Imagine what would happen if a biological, chemical or some other kind of weapon arrived in one of our harbors. Every U.S. port would be affected as authorities worked to determine the extent and the source of the threat. Global trade could practically be shut down. And we don't have the systems in place to get our seaports up and running again. Our airports were operating a few days after Sept. 11. Reopening seaports would take substantially longer.
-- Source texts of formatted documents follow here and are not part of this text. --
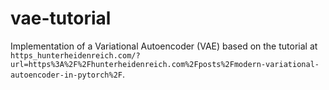 # vae-tutorial
Implementation of a Variational Autoencoder (VAE) based on the tutorial at ``https_hunterheidenreich.com/?url=https%3A%2F%2Fhunterheidenreich.com%2Fposts%2Fmodern-variational-autoencoder-in-pytorch%2F``.
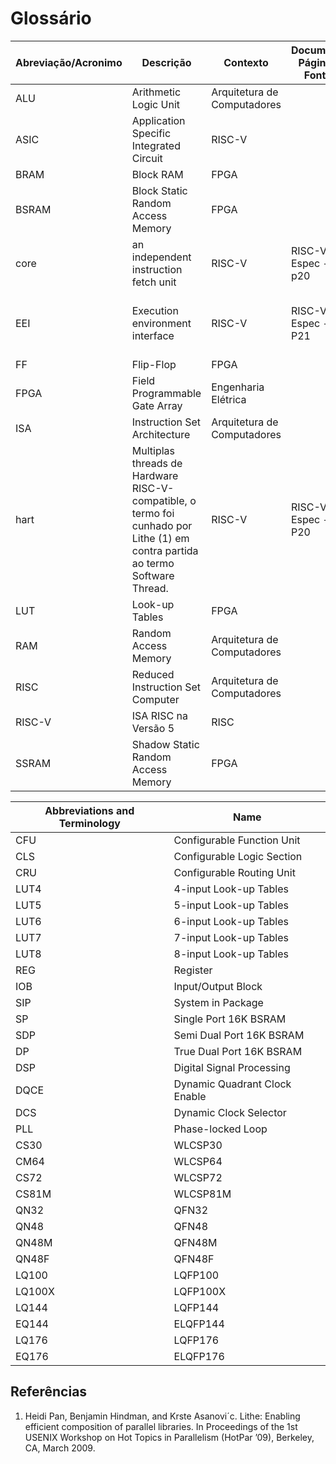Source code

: # Glossário

| Abreviação/Acronimo| Descrição                     | Contexto | Documento, Página, e Fontes       | Obs |
| ----- | ----- | ---- | ---- | ---- |
| ALU   | Arithmetic Logic Unit | Arquitetura de Computadores |||
| ASIC  | Application Specific Integrated Circuit | RISC-V |||
| BRAM  | Block RAM | FPGA |||
| BSRAM | Block Static Random Access Memory | FPGA |||
| core  | an independent instruction fetch unit | RISC-V |RISC-V Espec - p20 |  1.1 RISC-V Hardware Platform Terminology |
| EEI   | Execution environment interface | RISC-V |RISC-V Espec - P21 | 1.2 RISC-V Software Execution Environments and Harts |
| FF    | Flip-Flop | FPGA |||
| FPGA  | Field Programmable Gate Array | Engenharia Elétrica |||
| ISA   | Instruction Set Architecture | Arquitetura de Computadores |||
| hart  | Multiplas threads de Hardware RISC-V-compatible, o termo foi cunhado por Lithe (1) em contra partida ao termo Software Thread. | RISC-V |RISC-V Espec - P20 | 1.1 RISC-V Hardware Platform Terminology |
| LUT   | Look-up Tables | FPGA |||
| RAM   | Random Access Memory | Arquitetura de Computadores |||
| RISC  | Reduced Instruction Set Computer | Arquitetura de Computadores |||
| RISC-V | ISA RISC na Versão 5 | RISC |||
| SSRAM | Shadow Static Random Access Memory | FPGA |||

| Abbreviations and Terminology | Name |
| ---- | ---- |
| CFU | Configurable Function Unit |
| CLS | Configurable Logic Section |
| CRU | Configurable Routing Unit |
| LUT4 | 4-input Look-up Tables |
| LUT5 | 5-input Look-up Tables |
| LUT6 | 6-input Look-up Tables |
| LUT7 | 7-input Look-up Tables |
| LUT8 | 8-input Look-up Tables |
| REG | Register |
| IOB | Input/Output Block |
| SIP | System in Package |
| SP | Single Port 16K BSRAM |
| SDP | Semi Dual Port 16K BSRAM |
| DP | True Dual Port 16K BSRAM |
| DSP | Digital Signal Processing |
| DQCE | Dynamic Quadrant Clock Enable |
| DCS | Dynamic Clock Selector |
| PLL | Phase-locked Loop |
| CS30 | WLCSP30 |
| CM64 | WLCSP64 |
| CS72 | WLCSP72 |
| CS81M | WLCSP81M |
| QN32 | QFN32 |
| QN48 | QFN48 |
| QN48M | QFN48M |
| QN48F | QFN48F |
| LQ100 | LQFP100 |
| LQ100X | LQFP100X |
| LQ144 | LQFP144 |
| EQ144 | ELQFP144 |
| LQ176 | LQFP176 |
| EQ176 | ELQFP176 |


## Referências

 1.  Heidi Pan, Benjamin Hindman, and Krste Asanovi´c. Lithe: Enabling efficient composition of parallel libraries. In Proceedings of the 1st USENIX Workshop on Hot Topics in Parallelism (HotPar ’09), Berkeley, CA, March 2009.
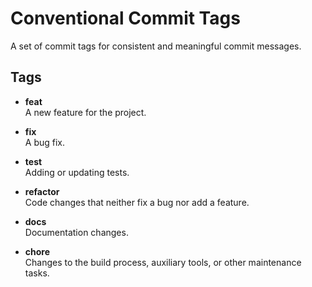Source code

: # Conventional Commit Tags

A set of commit tags for consistent and meaningful commit messages.

## Tags

- **feat**  
  A new feature for the project.

- **fix**  
  A bug fix.

- **test**  
  Adding or updating tests.

- **refactor**  
  Code changes that neither fix a bug nor add a feature.

- **docs**  
  Documentation changes.

- **chore**  
  Changes to the build process, auxiliary tools, or other maintenance tasks.
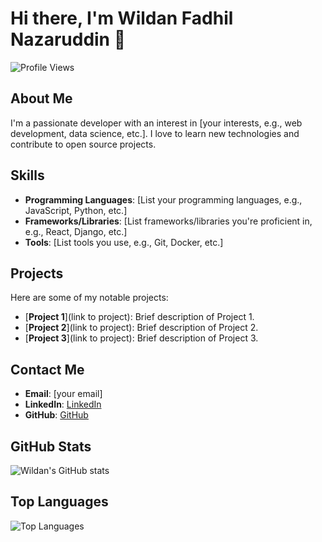 # Hi there, I'm Wildan Fadhil Nazaruddin 👋

![Profile Views](https://komarev.com/ghpvc/?username=Wlnfadhil&color=blue)

## About Me

I'm a passionate developer with an interest in [your interests, e.g., web development, data science, etc.]. I love to learn new technologies and contribute to open source projects.

## Skills

- **Programming Languages**: [List your programming languages, e.g., JavaScript, Python, etc.]
- **Frameworks/Libraries**: [List frameworks/libraries you're proficient in, e.g., React, Django, etc.]
- **Tools**: [List tools you use, e.g., Git, Docker, etc.]

## Projects

Here are some of my notable projects:

- [**Project 1**](link to project): Brief description of Project 1.
- [**Project 2**](link to project): Brief description of Project 2.
- [**Project 3**](link to project): Brief description of Project 3.

## Contact Me

- **Email**: [your email]
- **LinkedIn**: [LinkedIn](https://www.linkedin.com/in/wildan-fadhil-nazaruddin-b3b076280/)
- **GitHub**: [GitHub](https://github.com/Wlnfadhil)

## GitHub Stats

![Wildan's GitHub stats](https://github-readme-stats.vercel.app/api?username=Wlnfadhil&show_icons=true&theme=radical)

## Top Languages

![Top Languages](https://github-readme-stats.vercel.app/api/top-langs/?username=Wlnfadhil&layout=compact&theme=radical)
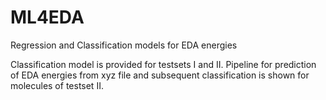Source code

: # ML4EDA
Regression and Classification models for EDA energies

Classification model is provided for testsets I and II.
Pipeline for prediction of EDA energies from xyz file and subsequent classification is shown for molecules of testset II.  

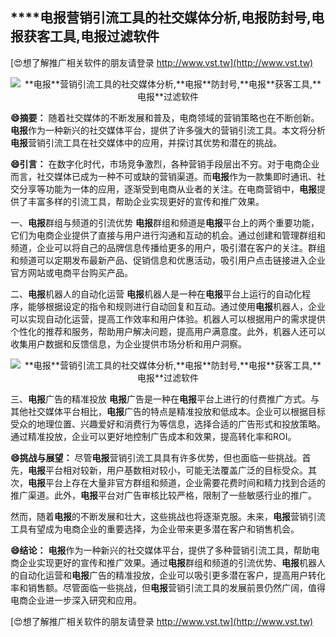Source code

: ## ****电报**营销引流工具的社交媒体分析,**电报**防封号,**电报**获客工具,**电报**过滤软件**

[😍想了解推广相关软件的朋友请登录 http://www.vst.tw](http://www.vst.tw)

 <center><img src="https://vst.tw/MP4/tuiguang/png/7.png" alt="**电报**营销引流工具的社交媒体分析,**电报**防封号,**电报**获客工具,**电报**过滤软件"></center>

**😄摘要：**
随着社交媒体的不断发展和普及，电商领域的营销策略也在不断创新。**电报**作为一种新兴的社交媒体平台，提供了许多强大的营销引流工具。本文将分析**电报**营销引流工具在社交媒体中的应用，并探讨其优势和潜在的挑战。

**😄引言：**
在数字化时代，市场竞争激烈，各种营销手段层出不穷。对于电商企业而言，社交媒体已成为一种不可或缺的营销渠道。而**电报**作为一款集即时通讯、社交分享等功能为一体的应用，逐渐受到电商从业者的关注。在电商营销中，**电报**提供了丰富多样的引流工具，帮助企业实现更好的宣传和推广效果。

一、**电报**群组与频道的引流优势
**电报**群组和频道是**电报**平台上的两个重要功能，它们为电商企业提供了直接与用户进行沟通和互动的机会。通过创建和管理群组和频道，企业可以将自己的品牌信息传播给更多的用户，吸引潜在客户的关注。群组和频道可以定期发布最新产品、促销信息和优惠活动，吸引用户点击链接进入企业官方网站或电商平台购买产品。

二、**电报**机器人的自动化运营
**电报**机器人是一种在**电报**平台上运行的自动化程序，能够根据设定的指令和规则进行自动回复和互动。通过使用**电报**机器人，企业可以实现自动化运营，提高工作效率和用户体验。机器人可以根据用户的需求提供个性化的推荐和服务，帮助用户解决问题，提高用户满意度。此外，机器人还可以收集用户数据和反馈信息，为企业提供市场分析和用户洞察。

 <center><img src="https://vst.tw/MP4/tuiguang/png/1.png" alt="**电报**营销引流工具的社交媒体分析,**电报**防封号,**电报**获客工具,**电报**过滤软件"></center>

三、**电报**广告的精准投放
**电报**广告是一种在**电报**平台上进行的付费推广方式。与其他社交媒体平台相比，**电报**广告的特点是精准投放和低成本。企业可以根据目标受众的地理位置、兴趣爱好和消费行为等信息，选择合适的广告形式和投放策略。通过精准投放，企业可以更好地控制广告成本和效果，提高转化率和ROI。

**😄挑战与展望：**
尽管**电报**营销引流工具具有许多优势，但也面临一些挑战。首先，**电报**平台相对较新，用户基数相对较小，可能无法覆盖广泛的目标受众。其次，**电报**平台上存在大量非官方群组和频道，企业需要花费时间和精力找到合适的推广渠道。此外，**电报**平台对广告审核比较严格，限制了一些敏感行业的推广。

然而，随着**电报**的不断发展和壮大，这些挑战也将逐渐克服。未来，**电报**营销引流工具有望成为电商企业的重要选择，为企业带来更多潜在客户和销售机会。

**😄结论：**
**电报**作为一种新兴的社交媒体平台，提供了多种营销引流工具，帮助电商企业实现更好的宣传和推广效果。通过**电报**群组和频道的引流优势、**电报**机器人的自动化运营和**电报**广告的精准投放，企业可以吸引更多潜在客户，提高用户转化率和销售额。尽管面临一些挑战，但**电报**营销引流工具的发展前景仍然广阔，值得电商企业进一步深入研究和应用。

[😍想了解推广相关软件的朋友请登录 http://www.vst.tw](http://www.vst.tw)



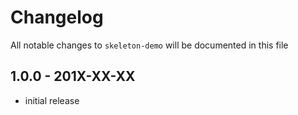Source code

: # Changelog

All notable changes to `skeleton-demo` will be documented in this file

## 1.0.0 - 201X-XX-XX

- initial release
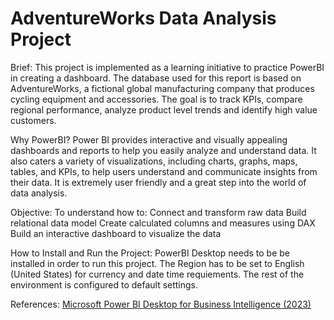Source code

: # AdventureWorks Data Analysis Project

Brief:
This project is implemented as a learning initiative to practice PowerBI in creating a dashboard. The database used for this report is based on AdventureWorks, a fictional global manufacturing company that produces cycling equipment and accessories.
The goal is to track KPIs, compare regional performance, analyze product level trends and identify high value customers.

Why PowerBI?
Power BI provides interactive and visually appealing dashboards and reports to help you easily analyze and understand data.
It also caters a variety of visualizations, including charts, graphs, maps, tables, and KPIs, to help users understand and communicate insights from their data.
It is extremely user friendly and a great step into the world of data analysis.

Objective:
To understand how to:
Connect and transform raw data
Build relational data model
Create calculated columns and measures using DAX
Build an interactive dashboard to visualize the data

How to Install and Run the Project:
PowerBI Desktop needs to be be installed in order to run this project.
The Region has to be set to English (United States) for currency and date time requiements.
The rest of the environment is configured to default settings.

References:
[Microsoft Power BI Desktop for Business Intelligence (2023)](https://www.udemy.com/course/microsoft-power-bi-up-running-with-power-bi-desktop/)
Retailers such as Target and Wal-Mart don't have giant warehouses brimming with inventory that can keep the American public supplied if trade is shut down. Even major manufacturers such as General Motors obtain some of their components overseas. Their inventory arrives daily in shipping containers, just in time to replenish stock or enter the manufacturing process.

M.R. Dinsmore, "Make Our Ports Safer" (17 Sep 04) (emphasis added).

If nothing else, this demonstrates another market failure in contemporary business practices. Because it is more "efficient," most US industries (and retailers) have embraced "just in time" inventory management. Of course, that assumes that the logistical pipeline will remain full. Mr Dinsmore's essay should show just how fragile that assumption is. Remember, too, that it's not just "consumer" products like automobiles that lie in this shadow; much "war materiel" also has parts that originate elsewhere. To pick something utterly trivial, the last set of grade insignia I bought (to keep my reserve uniforms up to date while I was still in the reserves) was "Made in Mexico." Although the military effort won't come to a halt if the supply of metal oak leaves and bars dries up, particularly since military uniform stocks usually are not on a just-in-time basis, that should give someone with even a dull imagination some pause.